══ LISTED ENTRIES

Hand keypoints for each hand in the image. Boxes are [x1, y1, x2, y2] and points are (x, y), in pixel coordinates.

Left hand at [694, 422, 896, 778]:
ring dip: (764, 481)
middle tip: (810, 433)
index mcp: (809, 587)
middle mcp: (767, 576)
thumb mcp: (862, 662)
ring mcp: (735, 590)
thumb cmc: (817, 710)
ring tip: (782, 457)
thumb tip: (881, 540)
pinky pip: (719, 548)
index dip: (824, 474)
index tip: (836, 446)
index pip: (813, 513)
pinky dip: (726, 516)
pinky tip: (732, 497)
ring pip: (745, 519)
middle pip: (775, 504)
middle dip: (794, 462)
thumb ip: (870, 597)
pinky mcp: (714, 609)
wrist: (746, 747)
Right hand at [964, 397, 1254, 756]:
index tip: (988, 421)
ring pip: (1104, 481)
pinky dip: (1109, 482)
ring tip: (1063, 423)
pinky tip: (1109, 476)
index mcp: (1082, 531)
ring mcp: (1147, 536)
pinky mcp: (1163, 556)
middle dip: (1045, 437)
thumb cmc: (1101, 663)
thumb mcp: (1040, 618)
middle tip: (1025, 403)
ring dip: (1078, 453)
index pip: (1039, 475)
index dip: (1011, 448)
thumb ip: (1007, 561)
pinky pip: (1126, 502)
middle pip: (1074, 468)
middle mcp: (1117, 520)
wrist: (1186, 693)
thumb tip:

════

REQUIREMENT:
Say how many lines in the records hold the word "thumb", giving the number by itself.

WRITTEN SOLUTION:
8